● Problem description
If a record holds a picture, drop the picture and copy everything else exactly.

● The records

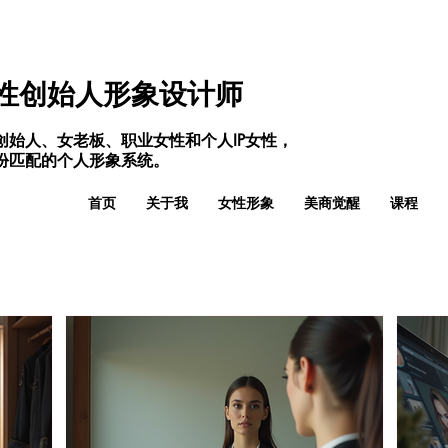
性创始人形象设计师
创始人、女老板、职业女性和个人IP女性，
份匹配的个人形象系统。
首页
关于我
女性形象
美商觉醒
课程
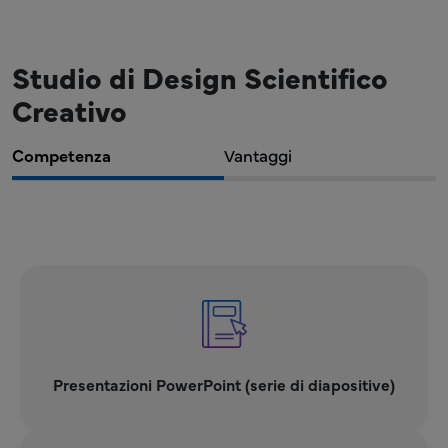
Studio di Design Scientifico
Creativo
Competenza
Vantaggi
Presentazioni PowerPoint (serie di diapositive)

● Solution for this exercise
性创始人形象设计师
创始人、女老板、职业女性和个人IP女性，
份匹配的个人形象系统。
首页
关于我
女性形象
美商觉醒
课程
Studio di Design Scientifico
Creativo
Competenza
Vantaggi
Presentazioni PowerPoint (serie di diapositive)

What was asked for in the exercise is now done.